**EXERCISE REQUIREMENTS:** What you give back must match the data below character for character.

**DATA EXTRACT:**
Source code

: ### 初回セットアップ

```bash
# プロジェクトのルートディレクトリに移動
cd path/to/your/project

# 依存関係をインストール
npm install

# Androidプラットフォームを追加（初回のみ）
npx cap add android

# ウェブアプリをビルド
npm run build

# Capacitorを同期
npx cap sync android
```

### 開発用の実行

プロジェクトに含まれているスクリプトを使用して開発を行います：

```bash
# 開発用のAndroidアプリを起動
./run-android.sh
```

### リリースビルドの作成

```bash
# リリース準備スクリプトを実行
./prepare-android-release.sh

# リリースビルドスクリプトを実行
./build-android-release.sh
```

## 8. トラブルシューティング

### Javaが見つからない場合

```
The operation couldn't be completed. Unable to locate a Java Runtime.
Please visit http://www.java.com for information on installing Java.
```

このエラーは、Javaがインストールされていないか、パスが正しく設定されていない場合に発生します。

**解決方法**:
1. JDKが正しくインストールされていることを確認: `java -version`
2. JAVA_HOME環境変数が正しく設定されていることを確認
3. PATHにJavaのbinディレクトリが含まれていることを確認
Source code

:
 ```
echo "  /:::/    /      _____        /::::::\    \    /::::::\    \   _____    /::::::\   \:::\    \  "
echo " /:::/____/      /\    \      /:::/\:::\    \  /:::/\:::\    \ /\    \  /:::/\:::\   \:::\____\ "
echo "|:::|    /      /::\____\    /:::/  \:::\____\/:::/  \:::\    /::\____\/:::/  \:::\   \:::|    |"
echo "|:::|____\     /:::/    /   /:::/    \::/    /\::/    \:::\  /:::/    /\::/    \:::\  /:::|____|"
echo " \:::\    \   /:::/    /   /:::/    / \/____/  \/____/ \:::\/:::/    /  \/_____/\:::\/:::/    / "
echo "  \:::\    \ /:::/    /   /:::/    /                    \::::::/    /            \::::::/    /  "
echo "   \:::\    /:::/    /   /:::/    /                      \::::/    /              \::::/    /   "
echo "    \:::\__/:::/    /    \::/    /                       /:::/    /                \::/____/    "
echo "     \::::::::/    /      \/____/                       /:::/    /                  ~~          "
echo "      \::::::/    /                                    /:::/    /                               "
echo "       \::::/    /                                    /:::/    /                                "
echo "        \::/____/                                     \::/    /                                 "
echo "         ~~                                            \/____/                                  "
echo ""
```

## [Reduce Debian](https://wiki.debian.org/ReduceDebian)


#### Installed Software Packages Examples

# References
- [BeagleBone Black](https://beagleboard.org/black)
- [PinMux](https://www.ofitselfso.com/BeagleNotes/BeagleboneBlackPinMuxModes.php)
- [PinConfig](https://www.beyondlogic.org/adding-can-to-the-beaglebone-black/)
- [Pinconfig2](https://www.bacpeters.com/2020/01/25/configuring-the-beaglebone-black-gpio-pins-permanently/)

**REPLY TO THE EXERCISE:**
Source code

: ### 初回セットアップ

```bash
# プロジェクトのルートディレクトリに移動
cd path/to/your/project

# 依存関係をインストール
npm install

# Androidプラットフォームを追加（初回のみ）
npx cap add android

# ウェブアプリをビルド
npm run build

# Capacitorを同期
npx cap sync android
```

### 開発用の実行

プロジェクトに含まれているスクリプトを使用して開発を行います：

```bash
# 開発用のAndroidアプリを起動
./run-android.sh
```

### リリースビルドの作成

```bash
# リリース準備スクリプトを実行
./prepare-android-release.sh

# リリースビルドスクリプトを実行
./build-android-release.sh
```

## 8. トラブルシューティング

### Javaが見つからない場合

```
The operation couldn't be completed. Unable to locate a Java Runtime.
Please visit http://www.java.com for information on installing Java.
```

このエラーは、Javaがインストールされていないか、パスが正しく設定されていない場合に発生します。

**解決方法**:
1. JDKが正しくインストールされていることを確認: `java -version`
2. JAVA_HOME環境変数が正しく設定されていることを確認
3. PATHにJavaのbinディレクトリが含まれていることを確認
Source code

:
 ```
echo "  /:::/    /      _____        /::::::\    \    /::::::\    \   _____    /::::::\   \:::\    \  "
echo " /:::/____/      /\    \      /:::/\:::\    \  /:::/\:::\    \ /\    \  /:::/\:::\   \:::\____\ "
echo "|:::|    /      /::\____\    /:::/  \:::\____\/:::/  \:::\    /::\____\/:::/  \:::\   \:::|    |"
echo "|:::|____\     /:::/    /   /:::/    \::/    /\::/    \:::\  /:::/    /\::/    \:::\  /:::|____|"
echo " \:::\    \   /:::/    /   /:::/    / \/____/  \/____/ \:::\/:::/    /  \/_____/\:::\/:::/    / "
echo "  \:::\    \ /:::/    /   /:::/    /                    \::::::/    /            \::::::/    /  "
echo "   \:::\    /:::/    /   /:::/    /                      \::::/    /              \::::/    /   "
echo "    \:::\__/:::/    /    \::/    /                       /:::/    /                \::/____/    "
echo "     \::::::::/    /      \/____/                       /:::/    /                  ~~          "
echo "      \::::::/    /                                    /:::/    /                               "
echo "       \::::/    /                                    /:::/    /                                "
echo "        \::/____/                                     \::/    /                                 "
echo "         ~~                                            \/____/                                  "
echo ""
```

## [Reduce Debian](https://wiki.debian.org/ReduceDebian)


#### Installed Software Packages Examples

# References
- [BeagleBone Black](https://beagleboard.org/black)
- [PinMux](https://www.ofitselfso.com/BeagleNotes/BeagleboneBlackPinMuxModes.php)
- [PinConfig](https://www.beyondlogic.org/adding-can-to-the-beaglebone-black/)
- [Pinconfig2](https://www.bacpeters.com/2020/01/25/configuring-the-beaglebone-black-gpio-pins-permanently/)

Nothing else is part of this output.